Equipment at the mine could be controlled by engineers remotely, two hours flight away at its operations centre in Perth. While productivity surged, the engineers were unaccustomed to their new sterile environment. “You have to blow dust in their faces to make them feel like they are in Pilbara,” one executive joked.
This trail-blazing initiative aside, the implementation of technology into mining operations has been famously slow.
Many operators understand the value of digital asset management solutions. But the realities of the sector – the boom-and-bust cycles, the volatility and labour shortages – mean long-term strategies that look to digital and modern methods of working, are frequently pushed down the corporate agenda.

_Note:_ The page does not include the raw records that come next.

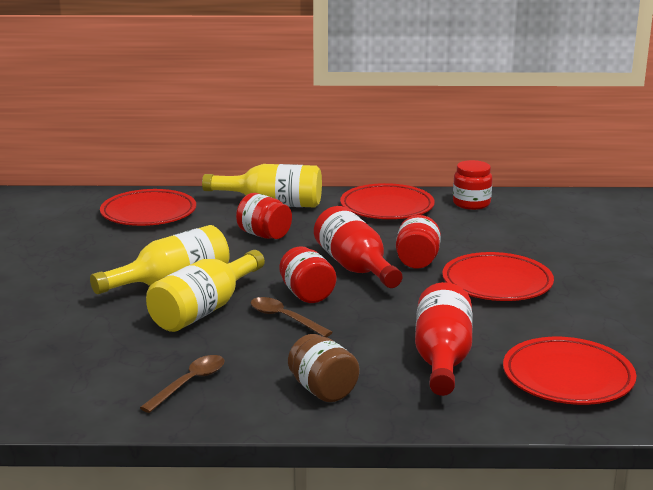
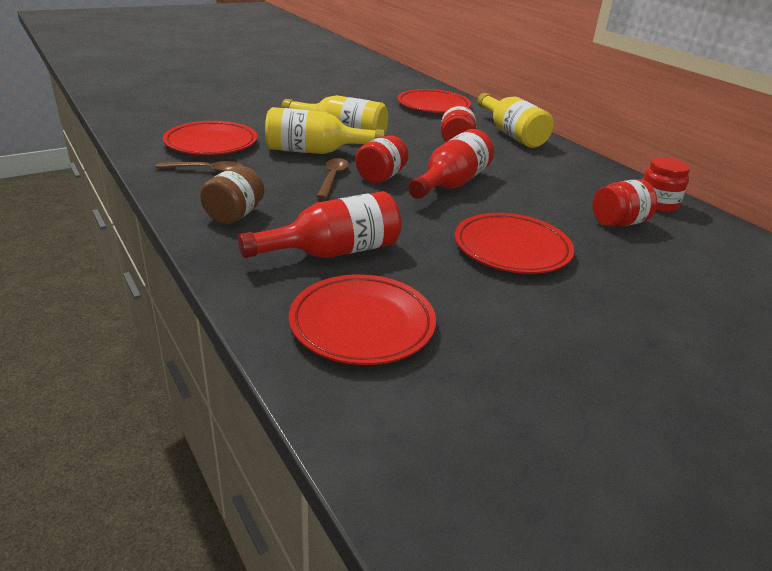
camera: 55 degrees right, 10 degrees up
red plate [340,183,435,219] -> red plate moved to [163,121,257,155]
red jar [396,215,441,269] -> red jar moved to [593,179,657,227]

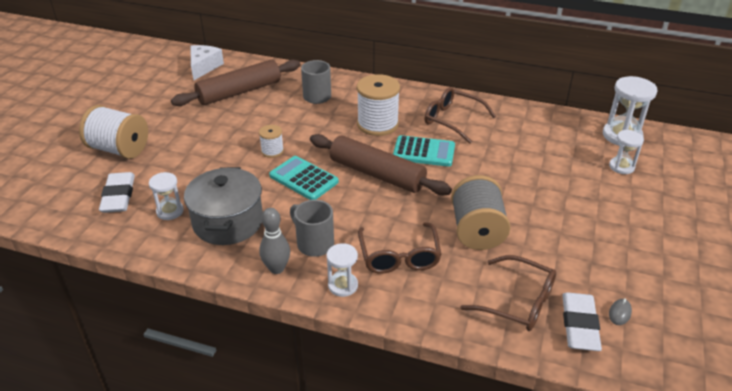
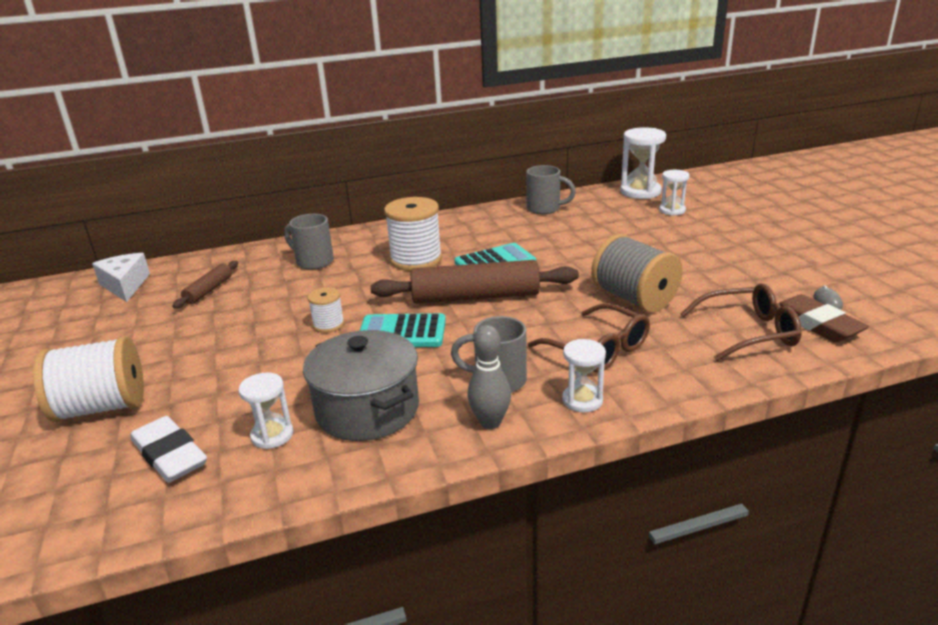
camera: 35 degrees left, 10 degrees down
brown rolling pin [171,60,300,106] -> brown rolling pin [172,261,238,309], size x0.50
brown glasses [425,87,496,144] -> none
white eraser [562,292,602,351] -> brown eraser [776,294,869,342]
none -> grey mug [526,165,576,214]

The focus, instead of implementing asset performance management improvement strategies, has been on reacting to daily production needs and demands.
Now, however, mining leaders are increasingly recognising that digital solutions are the only route to managing the swathe of pressing challenges they face.
These challenges include the need to extract in a way which minimises environmental impact and reduces water and energy use; the drive for better safety performance; the rising cost of labour and equipment; and the pressure to mine responsibly and with full consideration for local communities.
The cost and time implications of these to doing business means that this sector – so critical to the world’s daily activities – has left leaders with little option but to consider long-term digital programmes.
They know that these will support them in better managing their assets and facilitating the lowest, risk-managed, cost of conversion of ore to product not just this month, but next quarter and next year.
Shaking off the short-term approach
In mines across the globe the impacts of short-term asset management strategies and lack of technology implementations are evident. They include:
- Siloed data held in disparate systems meaning workers spend 30 per cent of their days or more searching for information, tools and parts;
- Under-utilisation of critical mining equipment due to frequent unplanned maintenance and breakdowns hitting overall productivity;
- Management by manual processes and Excel making agility and reactiveness a near impossibility.
Reactive maintenance practices are leading to higher maintenance costs, while a lack of integrated data systems is resulting in inefficiencies due to the difficulty in tracking asset performance and managing inventories.
The costs of unreliability are multiple. They include the lost value of the asset while it is unavailable, the cost of repairing equipment after failure and the cost of energy consumed while shutting down and re-starting. There is also the loss of production with equipment failing in the ore face with its process partly completed.
Introducing sustainable asset management changes – changes that stick
To produce sustainable results, any modern, digital enterprise asset management strategy must address the full lifecycle of the assets. Not only the technology stack but also the business processes across multiple departments (enabling software alone is never a fix).
This holistic approach will identify where the key opportunities lie to enhance operational efficiency, reduce downtime and optimise maintenance strategies.
Key initiatives to consider for any mining organisation today are predictive maintenance technologies and practices and asset management software. Connecting up and integrating siloed data through the establishment of a data strategy is critical to gaining full control over your assets and driving peak performance, all the time.
Maintenance teams need the training and education necessary to ensure digital programmes are effective and have long-term, sustainable impacts.
Success should be defined and KPIs established to enable new asset management and reliability practices to be regularly evaluated and continuously improved.